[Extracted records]
================

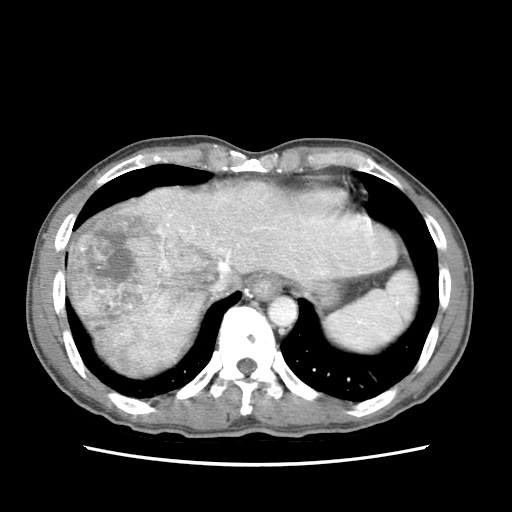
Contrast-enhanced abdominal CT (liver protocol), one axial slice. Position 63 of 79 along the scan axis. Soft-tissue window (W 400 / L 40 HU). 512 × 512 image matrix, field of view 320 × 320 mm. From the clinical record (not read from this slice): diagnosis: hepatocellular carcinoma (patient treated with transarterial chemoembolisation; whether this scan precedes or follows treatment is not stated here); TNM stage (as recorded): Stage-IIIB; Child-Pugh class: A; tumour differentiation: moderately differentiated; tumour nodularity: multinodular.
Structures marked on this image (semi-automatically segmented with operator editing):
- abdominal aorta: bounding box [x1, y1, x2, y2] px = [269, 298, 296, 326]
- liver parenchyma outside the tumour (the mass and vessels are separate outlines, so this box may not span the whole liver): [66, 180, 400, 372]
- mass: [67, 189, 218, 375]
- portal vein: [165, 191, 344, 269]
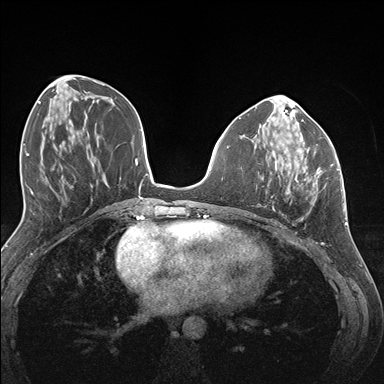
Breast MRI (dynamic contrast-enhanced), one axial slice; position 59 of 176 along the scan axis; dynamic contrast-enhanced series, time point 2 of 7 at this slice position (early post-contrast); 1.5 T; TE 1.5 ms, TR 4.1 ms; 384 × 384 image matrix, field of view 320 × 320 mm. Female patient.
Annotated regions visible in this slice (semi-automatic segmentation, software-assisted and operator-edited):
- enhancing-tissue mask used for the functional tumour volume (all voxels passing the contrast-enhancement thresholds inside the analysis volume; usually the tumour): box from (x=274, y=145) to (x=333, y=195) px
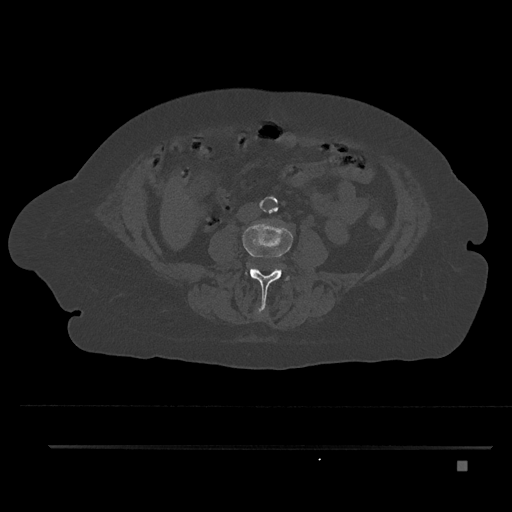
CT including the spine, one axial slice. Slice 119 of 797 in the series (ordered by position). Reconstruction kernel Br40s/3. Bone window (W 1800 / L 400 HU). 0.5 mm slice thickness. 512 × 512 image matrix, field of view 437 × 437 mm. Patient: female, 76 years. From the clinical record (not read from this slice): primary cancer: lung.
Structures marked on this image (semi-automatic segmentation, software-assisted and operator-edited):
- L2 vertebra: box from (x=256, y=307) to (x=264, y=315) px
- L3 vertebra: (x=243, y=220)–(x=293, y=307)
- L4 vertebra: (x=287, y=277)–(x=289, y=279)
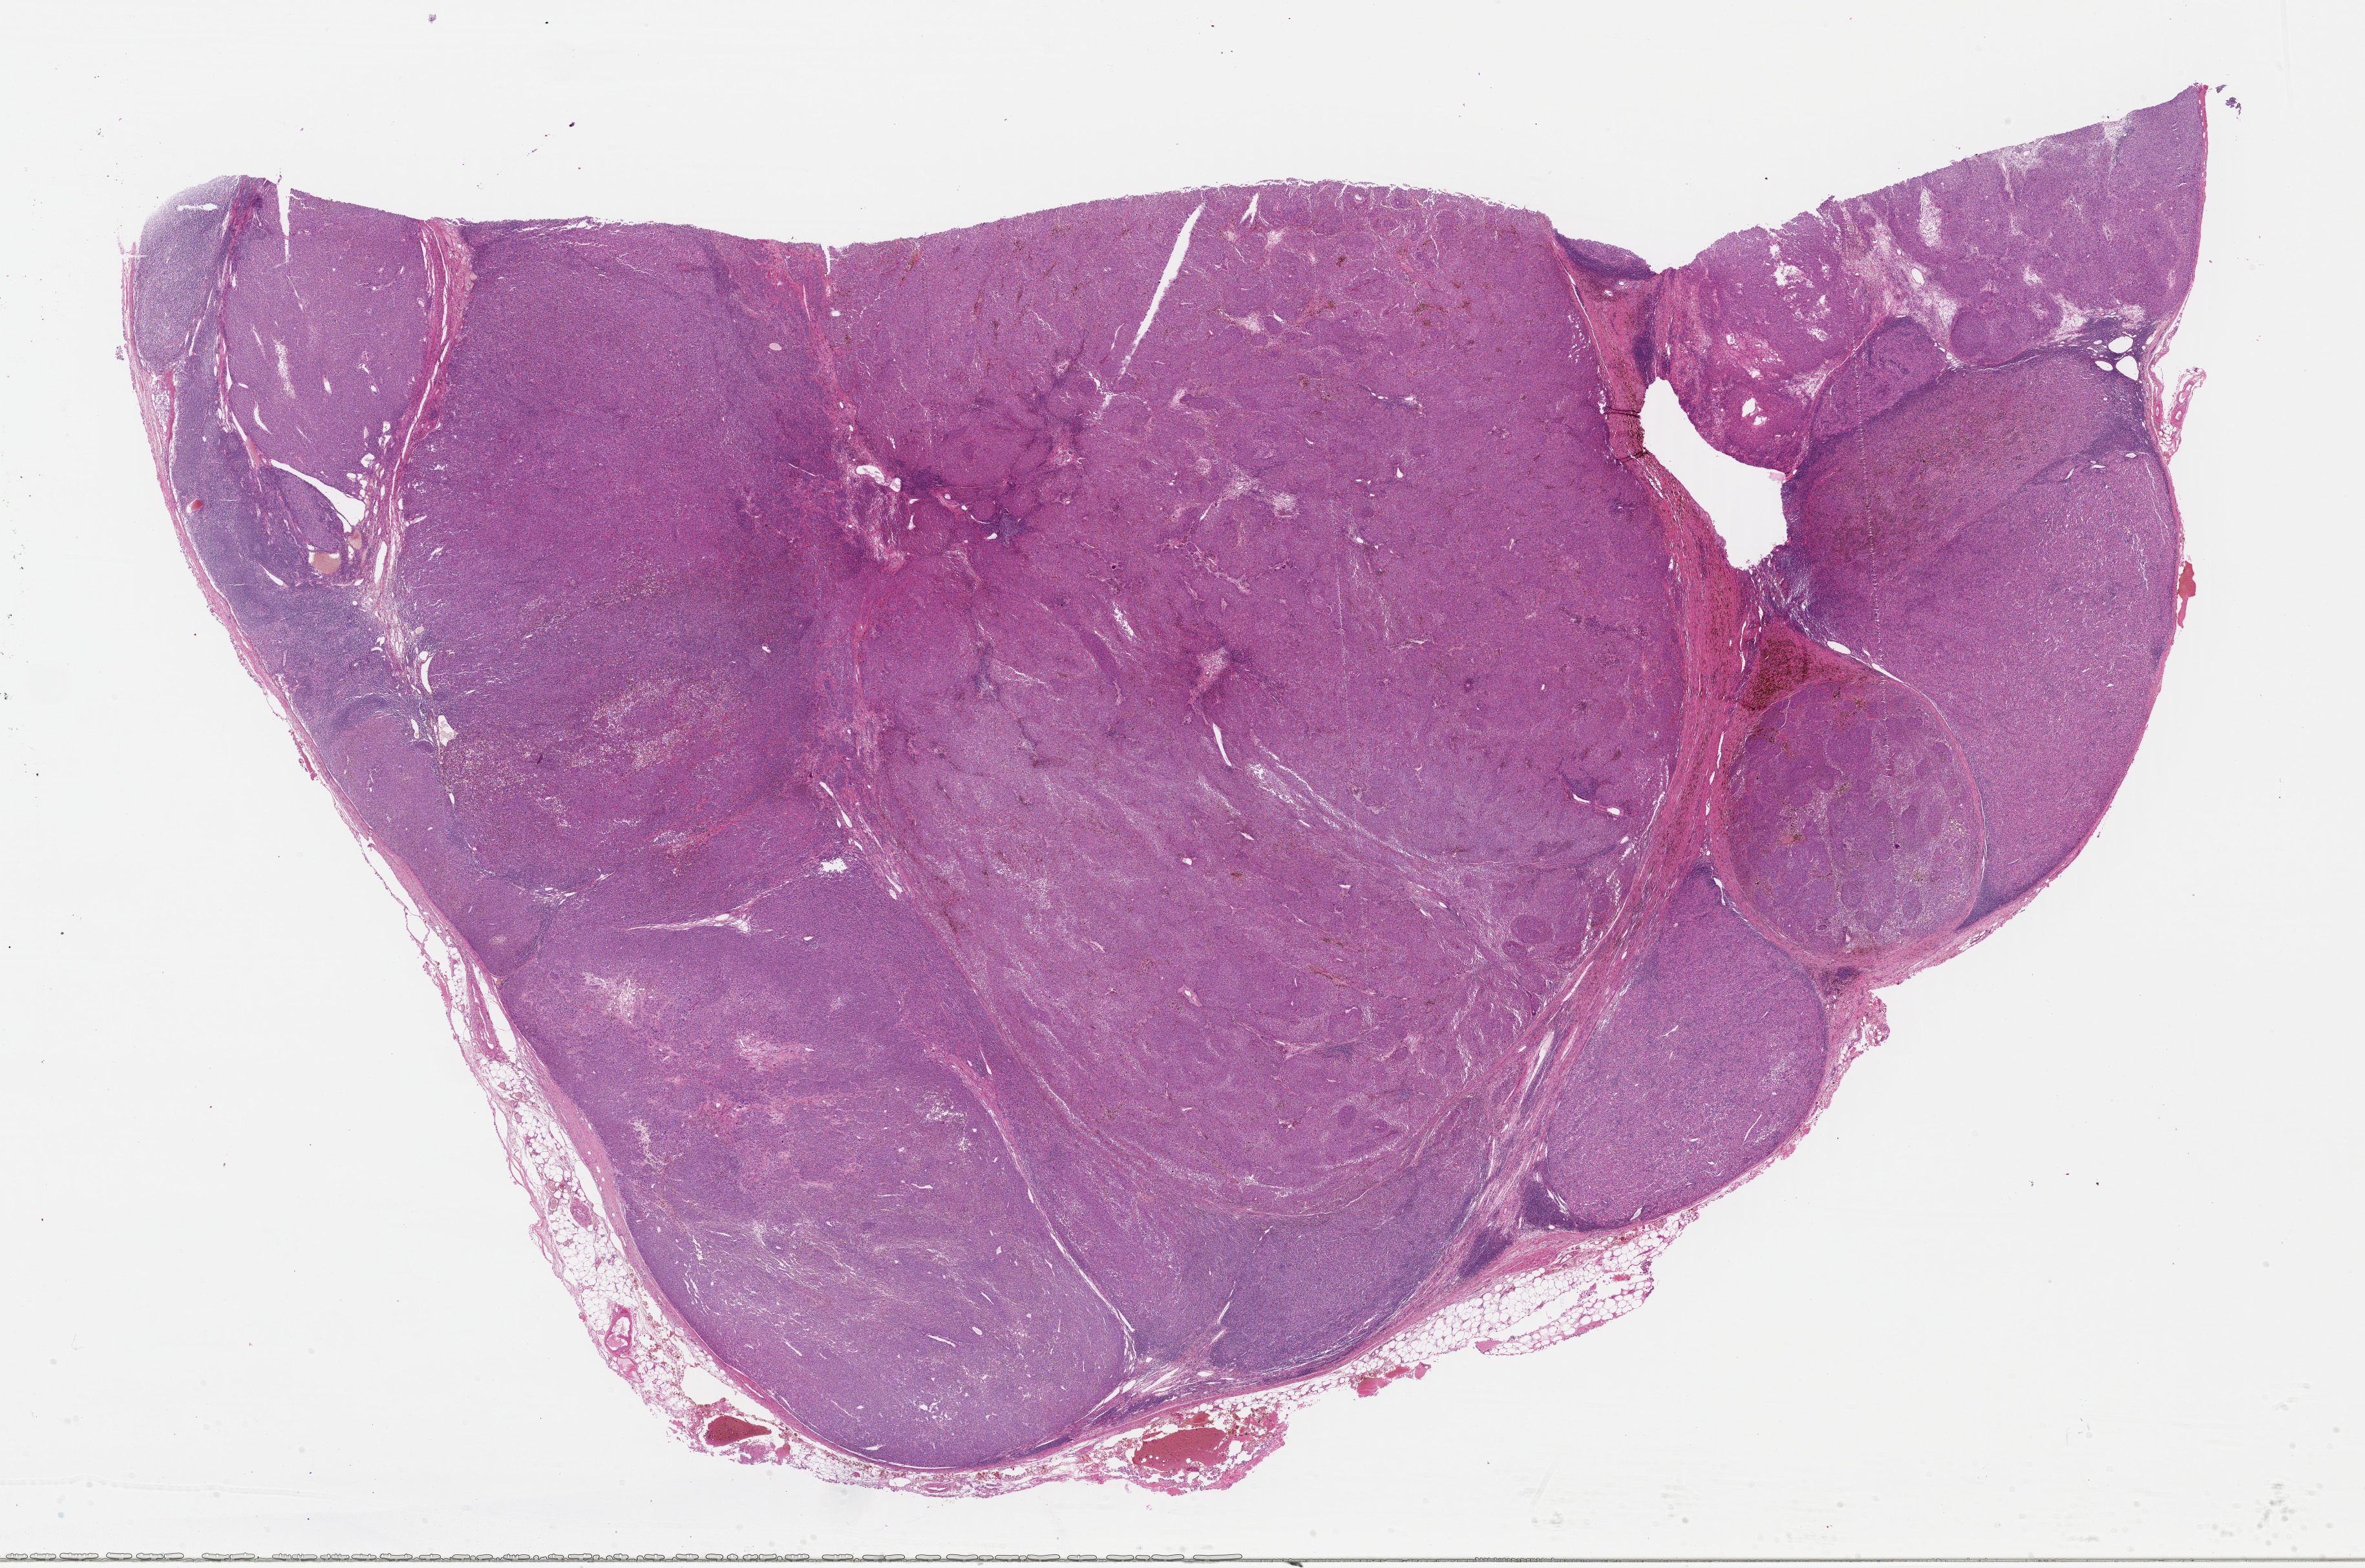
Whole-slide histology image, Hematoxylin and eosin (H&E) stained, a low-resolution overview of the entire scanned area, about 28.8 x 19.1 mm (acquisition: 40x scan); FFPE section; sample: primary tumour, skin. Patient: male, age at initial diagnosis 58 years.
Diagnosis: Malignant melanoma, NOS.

================

**Work task:** If a line above holds the word "with", copy it.

**Response for this exercise:**
Contrast-enhanced abdominal CT (liver protocol), one axial slice. Position 63 of 79 along the scan axis. Soft-tissue window (W 400 / L 40 HU). 512 × 512 image matrix, field of view 320 × 320 mm. From the clinical record (not read from this slice): diagnosis: hepatocellular carcinoma (patient treated with transarterial chemoembolisation; whether this scan precedes or follows treatment is not stated here); TNM stage (as recorded): Stage-IIIB; Child-Pugh class: A; tumour differentiation: moderately differentiated; tumour nodularity: multinodular.
Structures marked on this image (semi-automatically segmented with operator editing):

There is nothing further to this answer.